If those leaked documents from the Pentagon are to be believed—and I think they are—the United States needs a plan B for Ukraine. As much as we’d all like to see the swift liberation of Ukrainian territory, the under-equipped, under-trained Ukrainian forces now gearing up for a spring offensive are unlikely to make far-reaching gains against Russia’s defenses. The administration’s bold promises of an eventual Ukrainian triumph will probably not be borne out, and Ukraine will suffer additional damage in the meantime. What Ukraine needs is peace, not a protracted war of attrition against a more populous adversary whose leader does not much care about how many lives are sacrificed in the maelstrom.
I suspect most top officials in the Biden administration understand this cruel reality, whatever they may say in public. Although anything is possible in wartime, they don’t expect Ukraine to achieve a dramatic breakthrough or the Russian army to collapse. Instead, they are hoping that Ukraine’s armed forces do well enough to convince Russian President Vladimir Putin to move toward a cease-fire and eventually negotiate a full peace agreement. (For an unofficial version of this view, see Raj Menon’s thoughtful and relatively optimistic analysis here.) If the Ukrainian offensive goes poorly, however, Putin will be in no rush to negotiate. Although Russia would also be better off if the war ended, he is unlikely to stop until his main war aim—the strategic neutralization of Ukraine—is achieved.

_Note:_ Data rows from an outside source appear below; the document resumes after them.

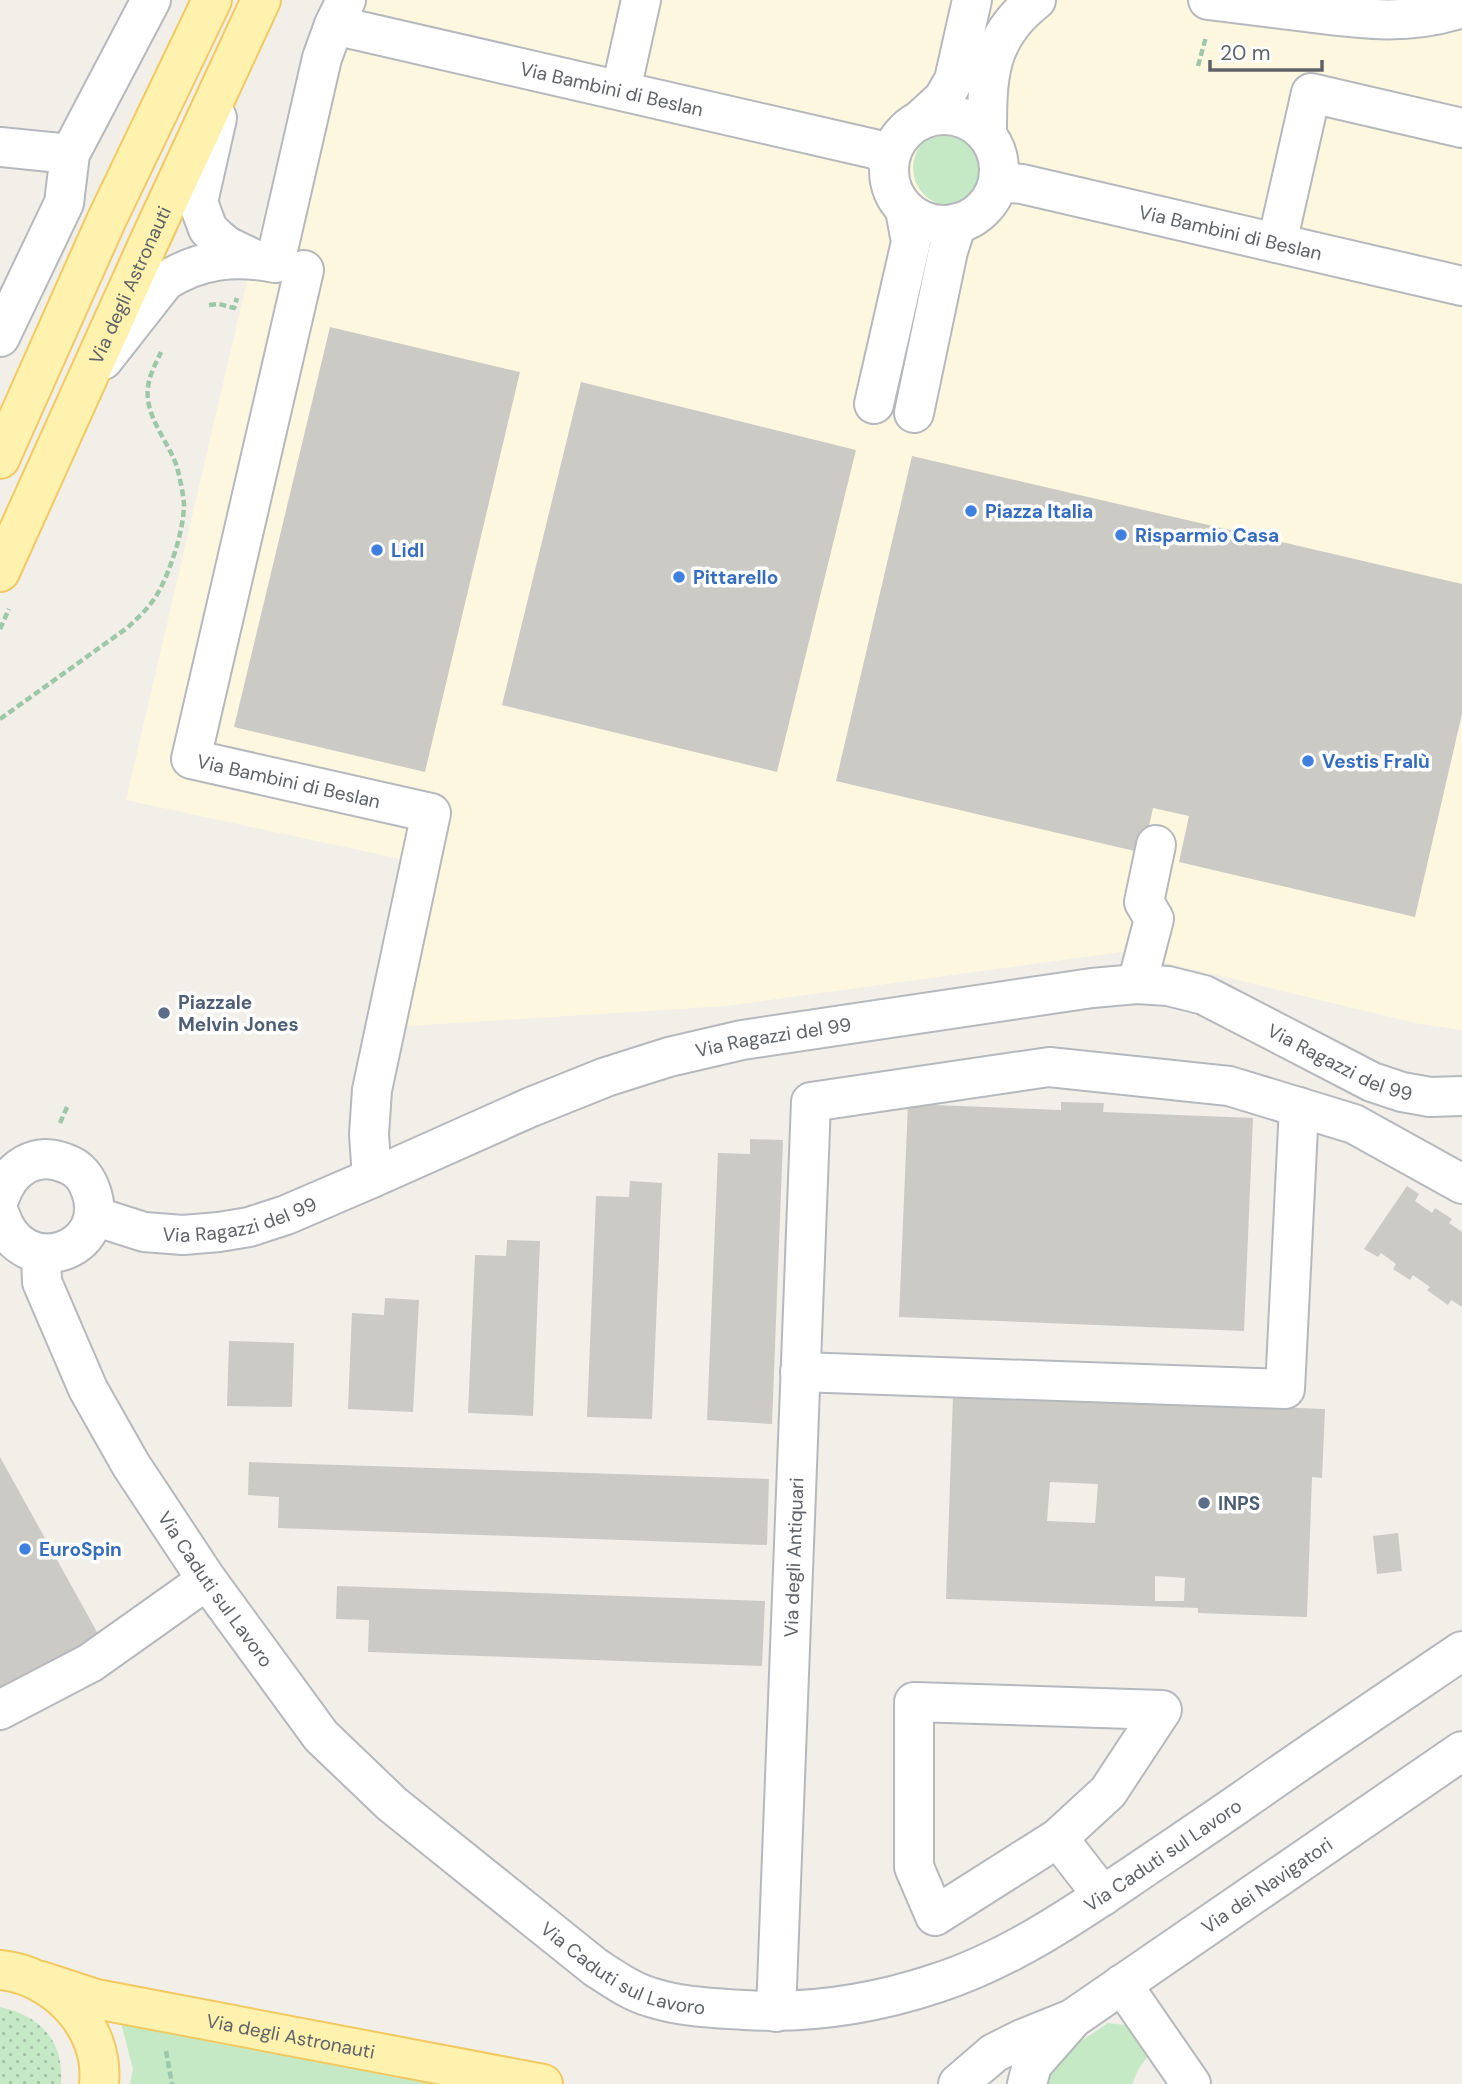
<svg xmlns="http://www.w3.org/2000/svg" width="1462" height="2084" viewBox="0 0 1462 2084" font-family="'DM Sans',sans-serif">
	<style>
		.commercial { fill: #fef7e0 }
		.grass { fill: #c5e8c5 }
		.garden { fill: url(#garden-dots) }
		.building { fill: #cccac5; fill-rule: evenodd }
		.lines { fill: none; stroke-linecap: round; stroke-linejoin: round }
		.minor-casing { stroke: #b5b8bc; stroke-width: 42 }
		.major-casing { stroke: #f2c960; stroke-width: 42 }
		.path { stroke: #9cc7a9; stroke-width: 4.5; stroke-dasharray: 7 3.5; stroke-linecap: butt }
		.minor { stroke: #fff; stroke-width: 38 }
		.major { stroke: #fff2af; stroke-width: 38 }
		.shop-dot { fill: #3f7fe0; stroke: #fff; stroke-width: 2.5 }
		.service-dot { fill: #5c6f8a; stroke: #fff; stroke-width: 2.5 }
		.labels { text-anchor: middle; stroke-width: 7; stroke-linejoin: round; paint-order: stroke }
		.street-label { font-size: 19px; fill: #5f6368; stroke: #fff }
		.shop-label { font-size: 19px; font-weight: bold; fill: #366cbe; stroke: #fff; text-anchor: start }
		.service-label { font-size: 19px; font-weight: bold; fill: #4e5e75; stroke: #fff; text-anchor: start }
	</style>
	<defs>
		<pattern id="garden-dots" width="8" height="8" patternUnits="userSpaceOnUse" patternTransform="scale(1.75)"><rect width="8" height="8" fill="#c5e8c5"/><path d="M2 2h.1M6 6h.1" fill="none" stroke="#a3c0a4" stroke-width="1.8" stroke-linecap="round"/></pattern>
	</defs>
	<rect width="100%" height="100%" fill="#f1efe8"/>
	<path class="commercial" d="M 323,0 L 1462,0 L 1462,1030 L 1420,1024 L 1121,952 L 726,1006 L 408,1026 L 369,1015 L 401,859 L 126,800 L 240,311 L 307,39 Z"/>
	<path class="grass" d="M913 168a38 38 0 1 1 76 0a38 38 0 1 1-76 0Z
		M 120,2019 L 440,2084 L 130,2084 L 133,2069 Z
		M 1108,2023 L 1140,2027 L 1154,2047 L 1138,2070 L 1132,2084 L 1041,2084 L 1056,2058 Z"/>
	<path class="garden" d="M 0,2007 C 41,2016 64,2041 61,2084 L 0,2084 Z"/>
	<path class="building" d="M 330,327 L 520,372 L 425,772 L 234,727 Z
		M 581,382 L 856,450 L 777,772 L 502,705 Z
		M 912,456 L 1462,584 L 1462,714 L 1415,917 L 1179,862 L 1189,816 L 1153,808 L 1143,853 L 836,781 Z
		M 1061,1102 L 1104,1103 L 1103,1112 L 1253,1118 L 1244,1331 L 899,1317 L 908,1104 L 1061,1110 Z
		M 750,1139 L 783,1140 L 772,1424 L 707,1420 L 718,1153 L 750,1154 Z
		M 630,1181 L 662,1183 L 652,1419 L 587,1417 L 596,1196 L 629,1197 Z
		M 1407,1186 L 1419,1194 L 1415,1201 L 1432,1213 L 1435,1208 L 1452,1219 L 1449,1223 L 1462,1232 L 1462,1307 L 1451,1300 L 1448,1305 L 1427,1290 L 1430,1287 L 1413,1275 L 1410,1280 L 1393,1269 L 1396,1264 L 1381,1253 L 1378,1257 L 1364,1249 Z
		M 507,1240 L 540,1241 L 533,1416 L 468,1413 L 475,1255 L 506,1256 Z
		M 385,1298 L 419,1300 L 413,1412 L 348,1409 L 352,1313 L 384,1315 Z
		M 229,1341 L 294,1343 L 292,1407 L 227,1406 Z
		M 953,1396 L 1325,1409 L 1322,1478 L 1312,1477 L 1307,1617 L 1198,1613 L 1198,1608 L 946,1599 ZM 1050,1482 L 1098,1484 L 1095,1523 L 1047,1521 ZM 1155,1576 L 1185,1578 L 1184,1601 L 1155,1601 Z
		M 0,1457 L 102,1641 L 0,1694 Z
		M 249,1462 L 769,1479 L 767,1545 L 278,1528 L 279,1497 L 248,1495 Z
		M 1398,1533 L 1402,1571 L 1377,1574 L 1373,1536 Z
		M 337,1586 L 765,1601 L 762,1666 L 368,1652 L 369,1620 L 336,1619 Z"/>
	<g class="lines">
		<defs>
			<g id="minor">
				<path d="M 1208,0 C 1240,4 1273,8 1305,12 C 1360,19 1408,26 1462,8"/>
				<path id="s1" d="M 334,25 L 874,149 L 890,156"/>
				<path d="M 621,90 L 641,0"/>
				<circle cx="944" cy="170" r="55"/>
				<path d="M 217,118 L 198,202 L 208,229 L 217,238 L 227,246 L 256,260"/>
				<path d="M 919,121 L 943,99 L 954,80 L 972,0"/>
				<path d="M 987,135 C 987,78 987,38 1036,0"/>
				<path d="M 0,147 L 70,154"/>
				<path id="s2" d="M 998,182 L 1022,184 L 1462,286"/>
				<path d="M 1277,243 L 1311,93 L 1462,128"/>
				<path id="s3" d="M 304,270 L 191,759 L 431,813 L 372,1090 L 369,1134 L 372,1178"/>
				<path d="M 0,337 L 64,203 L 70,154 L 151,0"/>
				<path d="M 103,360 L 165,281 C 200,259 235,255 275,263 L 322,58 L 334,25 L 346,0"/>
				<path d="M 874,404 L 911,242 L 905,210"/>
				<path d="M 914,413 L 948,251 L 957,223"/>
				<path d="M 1137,984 L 1154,919 L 1144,902 L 1156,845"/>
				<path d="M 0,1197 C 10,1168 36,1150 67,1164 C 79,1168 87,1179 91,1191 C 112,1250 23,1284 0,1215"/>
				<path id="s4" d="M 94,1216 L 144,1232 L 183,1235 L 219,1232 L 249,1227 L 286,1215 L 372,1178 L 531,1107 L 606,1077 L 669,1057 L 742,1040 L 1092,988 L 1137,984 L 1168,986 L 1204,995 L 1372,1082 L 1402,1092 L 1430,1097 L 1462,1096"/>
				<path id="s5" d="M 41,1254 L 42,1282 L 88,1389 L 131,1465 L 207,1580 L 321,1736 L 392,1804 L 595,1967 C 612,1978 630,1991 650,1997 C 680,2007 713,2008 744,2010 C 810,2014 874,2004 937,1983 C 1005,1961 1067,1920 1126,1880 C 1167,1852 1208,1825 1248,1797 C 1319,1747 1391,1699 1462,1651"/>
				<path d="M 800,1372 L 1285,1389 L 1299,1107"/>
				<path d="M 0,1710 L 90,1663 L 207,1580"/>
				<path d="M 1058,1838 L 935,1916 L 914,1867 L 914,1702 L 1162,1710 L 1108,1792 L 1058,1838 L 1103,1896"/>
				<path d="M 1122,1984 L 1191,2084"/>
				<path id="s6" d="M 776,2012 L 811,1102 L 1049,1067 L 1229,1086 L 1354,1124 L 1462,1184"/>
				<path id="s7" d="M 958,2084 L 994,2053 L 1022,2039 L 1072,2019 L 1462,1751"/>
				<path d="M 1027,2084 L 1032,2065 L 1069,2023"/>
			</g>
			<g id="major">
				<path d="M 0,459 L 106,221 L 212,0"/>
				<path id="s8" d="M 0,572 L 149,242 L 261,0"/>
				<path d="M 0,1970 C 55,1975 105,2027 99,2084"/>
				<path id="s9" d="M 41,1981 L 96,1999 L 543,2084"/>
			</g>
		</defs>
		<use href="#minor" class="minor-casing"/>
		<use href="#major" class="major-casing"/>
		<path class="path" d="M 1198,66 L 1206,37
			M 209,305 L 219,304 L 234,308 L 237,298
			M 0,629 L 9,609
			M 0,719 L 127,628 C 139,617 151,606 159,591 C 171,569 184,529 184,504 C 183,492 180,479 177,467 C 169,442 144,416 148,387 C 149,376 156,363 161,352
			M 60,1123 L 68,1105
			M 166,2051 L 172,2084"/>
		<use href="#minor" class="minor"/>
		<use href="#major" class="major"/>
	</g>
	<g class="shop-dot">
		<circle cx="971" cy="511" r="7"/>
		<circle cx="1121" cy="535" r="7"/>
		<circle cx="377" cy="550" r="7"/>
		<circle cx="679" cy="577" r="7"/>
		<circle cx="1308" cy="761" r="7"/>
		<circle cx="25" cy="1549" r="7"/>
	</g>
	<g class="service-dot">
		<circle cx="164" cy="1013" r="7"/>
		<circle cx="1204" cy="1503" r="7"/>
	</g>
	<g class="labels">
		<g class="street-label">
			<text dy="7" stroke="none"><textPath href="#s1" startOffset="285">Via Bambini di Beslan</textPath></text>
			<text dy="7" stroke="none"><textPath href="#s2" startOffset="238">Via Bambini di Beslan</textPath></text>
			<text dy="7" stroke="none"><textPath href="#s8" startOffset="315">Via degli Astronauti</textPath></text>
			<text dy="7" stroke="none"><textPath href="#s3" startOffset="602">Via Bambini di Beslan</textPath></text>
			<text dy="7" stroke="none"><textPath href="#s4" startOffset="718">Via Ragazzi del 99</textPath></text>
			<text dy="7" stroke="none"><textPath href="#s4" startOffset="1306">Via Ragazzi del 99</textPath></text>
			<text dy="7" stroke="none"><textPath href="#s4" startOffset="150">Via Ragazzi del 99</textPath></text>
			<text dy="7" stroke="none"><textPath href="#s6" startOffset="455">Via degli Antiquari</textPath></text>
			<text dy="7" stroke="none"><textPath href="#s5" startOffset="382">Via Caduti sul Lavoro</textPath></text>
			<text dy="7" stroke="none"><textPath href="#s5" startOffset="1536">Via Caduti sul Lavoro</textPath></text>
			<text dy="7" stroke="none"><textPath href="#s7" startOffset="369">Via dei Navigatori</textPath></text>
			<text dy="7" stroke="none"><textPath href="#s5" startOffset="948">Via Caduti sul Lavoro</textPath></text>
			<text dy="7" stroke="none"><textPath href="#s9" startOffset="256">Via degli Astronauti</textPath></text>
		</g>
		<g class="shop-label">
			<text x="985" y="518">Piazza Italia</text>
			<text x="1135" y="542">Risparmio Casa</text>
			<text x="391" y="557">Lidl</text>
			<text x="693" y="584">Pittarello</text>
			<text x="1322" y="768">Vestis Fralù</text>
			<text x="39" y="1556">EuroSpin</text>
		</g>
		<g class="service-label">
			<text x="178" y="1009">Piazzale<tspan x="178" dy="22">Melvin Jones</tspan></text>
			<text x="1218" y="1510">INPS</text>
		</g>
	</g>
	<path d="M1210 60v10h112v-10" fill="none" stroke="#5f6368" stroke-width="3.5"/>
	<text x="1220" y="60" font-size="21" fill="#5f6368" stroke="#ffffff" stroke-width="5" paint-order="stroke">20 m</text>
</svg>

What to do? Since the start of the war, outsiders have hoped that China might use its influence and leverage to get Moscow to cut a deal and end the fighting. Those hopes have been disappointed thus far, in part because China has benefited from the war in several obvious ways. Western sanctions made Russia even more dependent on China, provided Beijing with oil and gas at discount prices, and prevented the United States from focusing more attention on Asia. But letting the war drag on endlessly presents problems for Beijing, too. China is eager to mend fences with Europe; get trade, investment, and advanced technology flowing unimpeded; and gradually drive a wedge between Europe and the United States. Although China’s leaders have tried to portray themselves as a disinterested party to the conflict, being one of Russia’s best friends while it assaults Ukraine undermines every one of these goals.
There is some reason to believe, therefore, that China’s leaders might like the war to end sooner rather than later, and that in the right circumstances, they would be willing to use their influence toward that end. That possibility alone ought to worry U.S. policymakers: What if Beijing followed up on its successful mediation effort between Iran and Saudi Arabia by positioning itself as the broker of peace in Ukraine? If China could pull that off—admittedly, a very big “if”—it would strengthen its efforts to portray the United States as a declining power that is better at sowing strife and conflict than at fostering cooperation, and it would burnish China’s image as a rising power genuinely devoted to peace and harmony.